Cambridgeshire County Football League
- Country: England
- Confederation: Cambridgeshire County Football Association
- Divisions: 12
- Number of clubs: 147 (2025–26)
- Level on pyramid: Level 11 (Premier Division)
- Feeder to: Eastern Counties League (Division One) United Counties League (Division One) Spartan South Midlands League (Division 1&2)
- Domestic cups: Premier Division Knockout Cup; William Cockell Memorial Cup; Percy Oldham Memorial Cup; Creake Charity Shield; John Ablett Cup; Reg Haigh & Arthur Peck Cup;
- Current champions: Great Shelford (2024–25)
- Website: Official Website

= Cambridgeshire County Football League =

Association football league in England

The Cambridgeshire County Football League, currently styled as the Adcock Cambridgeshire County League for sponsorship purposes, is a football league competition covering Cambridgeshire and western parts of Suffolk, Norfolk and northwestern parts of Essex in England. It has a total of 18 divisions, headed by the Premier Division. The Premier Division sits at step 7 (or level 11) of the National League System. Below the Premier Division lies the Senior A Division and Senior B Division. Below those two leagues, the structure splits into two parallel ladders of five divisions each. The Premier Division champions may apply for promotion to the Eastern Counties League Division One, the United Counties League Division One or the Spartan South Midlands League but few take up the offer.
For instance, at the end of the 2021–22 season, Great Shelford, traditionally one of the stronger sides in the league, were the Premier Division champions, but did not apply for promotion. However, Eaton Socon FC, who finished fourth in the same season, were successful in their application to join the SSMFL Division One as they were the only club with the correct ground grading required for step 6 football.

----------

## Brief 1:
Say whether each statement agrees with the league text, answering yes or no and quoting the deciding words: (a) The Premier Division sits at step 7 of the National League System. (b) Great Shelford applied for promotion after winning the Premier Division in 2021–22. (c) Eaton Socon FC finished fourth in the 2021–22 season.
## Brief 2:
Reproduce the league text exactly, from the words "- Domestic cups: Premier" up to and including the words "Great Shelford (2024–25)".
Answer from the league text alone.

----------

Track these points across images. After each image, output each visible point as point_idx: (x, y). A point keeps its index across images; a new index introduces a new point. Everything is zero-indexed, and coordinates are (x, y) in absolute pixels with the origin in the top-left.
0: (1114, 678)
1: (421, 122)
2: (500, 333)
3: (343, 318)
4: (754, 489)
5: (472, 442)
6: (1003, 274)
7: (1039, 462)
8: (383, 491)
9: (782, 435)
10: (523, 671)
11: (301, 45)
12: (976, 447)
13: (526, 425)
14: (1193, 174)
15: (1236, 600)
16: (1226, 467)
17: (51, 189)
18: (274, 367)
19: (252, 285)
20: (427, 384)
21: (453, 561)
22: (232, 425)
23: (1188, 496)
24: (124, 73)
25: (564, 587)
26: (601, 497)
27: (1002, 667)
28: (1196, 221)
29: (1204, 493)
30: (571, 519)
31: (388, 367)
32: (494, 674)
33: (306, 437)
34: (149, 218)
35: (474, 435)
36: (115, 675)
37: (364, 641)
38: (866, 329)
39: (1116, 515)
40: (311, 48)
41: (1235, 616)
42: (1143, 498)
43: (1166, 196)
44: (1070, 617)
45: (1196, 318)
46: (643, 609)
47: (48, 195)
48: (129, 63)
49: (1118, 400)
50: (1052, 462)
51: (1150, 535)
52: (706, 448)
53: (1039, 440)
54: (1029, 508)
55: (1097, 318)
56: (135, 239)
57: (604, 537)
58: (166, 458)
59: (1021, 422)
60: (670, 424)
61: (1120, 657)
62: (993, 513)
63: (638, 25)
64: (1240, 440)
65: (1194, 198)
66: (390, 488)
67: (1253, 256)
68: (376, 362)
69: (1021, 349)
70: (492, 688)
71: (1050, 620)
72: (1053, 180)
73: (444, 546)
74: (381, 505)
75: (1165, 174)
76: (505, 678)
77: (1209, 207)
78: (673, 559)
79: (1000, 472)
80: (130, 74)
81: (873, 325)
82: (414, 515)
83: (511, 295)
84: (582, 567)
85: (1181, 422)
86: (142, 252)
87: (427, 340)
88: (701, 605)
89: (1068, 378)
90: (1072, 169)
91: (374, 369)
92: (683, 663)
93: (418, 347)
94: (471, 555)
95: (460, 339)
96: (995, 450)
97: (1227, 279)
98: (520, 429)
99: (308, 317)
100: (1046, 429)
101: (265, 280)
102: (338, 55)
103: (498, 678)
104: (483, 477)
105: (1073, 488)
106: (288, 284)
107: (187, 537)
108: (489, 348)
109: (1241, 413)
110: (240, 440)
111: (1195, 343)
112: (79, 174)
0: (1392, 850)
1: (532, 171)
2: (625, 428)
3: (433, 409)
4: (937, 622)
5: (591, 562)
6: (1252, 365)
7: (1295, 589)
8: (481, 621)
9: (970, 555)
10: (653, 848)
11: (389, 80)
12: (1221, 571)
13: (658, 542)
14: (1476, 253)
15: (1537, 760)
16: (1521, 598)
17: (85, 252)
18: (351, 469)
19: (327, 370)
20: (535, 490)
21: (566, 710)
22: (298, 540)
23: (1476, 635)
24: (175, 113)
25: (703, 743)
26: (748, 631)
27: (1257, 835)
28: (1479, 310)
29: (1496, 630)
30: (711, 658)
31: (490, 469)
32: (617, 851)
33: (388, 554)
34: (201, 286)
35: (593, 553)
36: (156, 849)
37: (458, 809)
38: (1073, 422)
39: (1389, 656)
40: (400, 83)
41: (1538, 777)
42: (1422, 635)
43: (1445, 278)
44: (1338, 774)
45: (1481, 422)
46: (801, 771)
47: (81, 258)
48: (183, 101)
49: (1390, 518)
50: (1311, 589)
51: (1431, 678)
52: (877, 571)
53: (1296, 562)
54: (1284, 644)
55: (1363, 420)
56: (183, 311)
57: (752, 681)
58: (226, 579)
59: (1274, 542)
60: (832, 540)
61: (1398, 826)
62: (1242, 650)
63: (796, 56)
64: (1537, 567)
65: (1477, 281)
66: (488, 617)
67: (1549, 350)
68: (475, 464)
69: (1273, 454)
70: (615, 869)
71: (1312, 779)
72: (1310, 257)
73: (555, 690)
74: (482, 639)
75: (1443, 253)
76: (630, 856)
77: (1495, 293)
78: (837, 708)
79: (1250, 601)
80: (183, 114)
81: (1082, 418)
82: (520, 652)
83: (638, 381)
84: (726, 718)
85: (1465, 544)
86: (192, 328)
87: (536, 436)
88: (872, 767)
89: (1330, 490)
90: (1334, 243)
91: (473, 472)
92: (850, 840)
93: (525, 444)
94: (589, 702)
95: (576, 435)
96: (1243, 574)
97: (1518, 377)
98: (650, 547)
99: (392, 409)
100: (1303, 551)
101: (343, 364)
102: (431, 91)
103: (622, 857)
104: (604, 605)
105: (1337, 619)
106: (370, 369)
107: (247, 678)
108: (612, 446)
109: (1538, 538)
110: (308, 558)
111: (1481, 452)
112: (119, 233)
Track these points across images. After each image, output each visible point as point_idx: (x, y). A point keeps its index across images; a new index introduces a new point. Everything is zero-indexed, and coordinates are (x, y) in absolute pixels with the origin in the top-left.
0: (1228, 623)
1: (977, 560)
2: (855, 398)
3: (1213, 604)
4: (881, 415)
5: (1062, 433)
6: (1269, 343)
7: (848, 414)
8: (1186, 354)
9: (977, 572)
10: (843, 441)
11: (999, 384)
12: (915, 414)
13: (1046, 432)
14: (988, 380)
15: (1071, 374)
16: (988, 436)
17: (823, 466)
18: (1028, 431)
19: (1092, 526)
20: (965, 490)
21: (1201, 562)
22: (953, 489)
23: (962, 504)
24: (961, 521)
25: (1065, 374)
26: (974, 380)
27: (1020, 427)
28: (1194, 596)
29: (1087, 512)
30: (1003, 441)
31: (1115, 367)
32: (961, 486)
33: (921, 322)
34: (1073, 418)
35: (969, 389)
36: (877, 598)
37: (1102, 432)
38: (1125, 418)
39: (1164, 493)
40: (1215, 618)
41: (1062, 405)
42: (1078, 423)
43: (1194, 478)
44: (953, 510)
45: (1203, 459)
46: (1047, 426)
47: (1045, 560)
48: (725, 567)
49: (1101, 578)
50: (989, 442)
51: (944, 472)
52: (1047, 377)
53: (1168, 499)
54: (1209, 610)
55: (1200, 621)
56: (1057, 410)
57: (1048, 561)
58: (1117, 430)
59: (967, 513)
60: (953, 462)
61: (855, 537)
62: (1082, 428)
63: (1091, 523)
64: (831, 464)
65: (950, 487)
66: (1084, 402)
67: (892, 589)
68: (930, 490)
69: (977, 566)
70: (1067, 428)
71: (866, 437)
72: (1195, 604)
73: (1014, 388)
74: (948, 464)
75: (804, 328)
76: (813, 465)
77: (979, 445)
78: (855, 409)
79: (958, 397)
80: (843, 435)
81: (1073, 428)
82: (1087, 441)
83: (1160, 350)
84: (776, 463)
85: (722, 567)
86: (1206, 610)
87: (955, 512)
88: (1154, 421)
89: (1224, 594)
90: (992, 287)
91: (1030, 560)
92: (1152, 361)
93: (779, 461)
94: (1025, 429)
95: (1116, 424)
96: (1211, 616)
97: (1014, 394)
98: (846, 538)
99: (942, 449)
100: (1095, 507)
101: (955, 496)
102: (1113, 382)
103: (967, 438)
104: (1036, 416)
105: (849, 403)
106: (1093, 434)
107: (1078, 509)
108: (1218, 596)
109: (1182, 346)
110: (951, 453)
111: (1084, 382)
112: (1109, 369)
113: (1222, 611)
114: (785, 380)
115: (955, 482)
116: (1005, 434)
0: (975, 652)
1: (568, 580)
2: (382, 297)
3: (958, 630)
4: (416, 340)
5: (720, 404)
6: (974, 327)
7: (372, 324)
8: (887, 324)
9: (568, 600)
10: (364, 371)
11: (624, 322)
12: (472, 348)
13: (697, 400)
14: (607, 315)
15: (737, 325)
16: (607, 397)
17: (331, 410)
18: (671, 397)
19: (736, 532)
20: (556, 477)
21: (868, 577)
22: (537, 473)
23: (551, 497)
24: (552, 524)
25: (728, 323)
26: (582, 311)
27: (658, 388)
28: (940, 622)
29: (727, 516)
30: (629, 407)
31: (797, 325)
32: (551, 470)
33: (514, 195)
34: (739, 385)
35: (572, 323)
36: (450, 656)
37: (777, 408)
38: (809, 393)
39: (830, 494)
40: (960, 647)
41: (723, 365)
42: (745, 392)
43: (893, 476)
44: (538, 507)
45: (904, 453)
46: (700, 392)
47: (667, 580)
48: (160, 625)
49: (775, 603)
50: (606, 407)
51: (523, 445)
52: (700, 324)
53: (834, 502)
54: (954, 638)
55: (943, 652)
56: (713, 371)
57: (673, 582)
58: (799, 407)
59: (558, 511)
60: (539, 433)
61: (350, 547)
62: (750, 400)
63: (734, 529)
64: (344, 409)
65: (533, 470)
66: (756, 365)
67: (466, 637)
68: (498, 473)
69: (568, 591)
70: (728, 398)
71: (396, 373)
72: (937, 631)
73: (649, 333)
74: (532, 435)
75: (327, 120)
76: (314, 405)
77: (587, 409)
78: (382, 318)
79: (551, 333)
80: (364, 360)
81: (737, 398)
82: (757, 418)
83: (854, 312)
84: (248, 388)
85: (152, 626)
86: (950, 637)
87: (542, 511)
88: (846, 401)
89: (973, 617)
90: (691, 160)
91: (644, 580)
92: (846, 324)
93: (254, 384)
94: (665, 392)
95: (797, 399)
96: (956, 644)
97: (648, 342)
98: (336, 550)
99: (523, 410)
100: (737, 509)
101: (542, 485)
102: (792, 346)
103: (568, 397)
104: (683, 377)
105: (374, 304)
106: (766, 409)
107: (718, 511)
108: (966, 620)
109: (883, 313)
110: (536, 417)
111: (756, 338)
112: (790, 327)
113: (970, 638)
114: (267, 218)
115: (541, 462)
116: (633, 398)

----------

## Problem solution 1:
(a) Yes: "The Premier Division sits at step 7 (or level 11) of the National League System."
(b) No: "were the Premier Division champions, but did not apply for promotion."
(c) Yes: "who finished fourth in the same season."

## Problem solution 2:
- Domestic cups: Premier Division Knockout Cup; William Cockell Memorial Cup; Percy Oldham Memorial Cup; Creake Charity Shield; John Ablett Cup; Reg Haigh & Arthur Peck Cup;
- Current champions: Great Shelford (2024–25)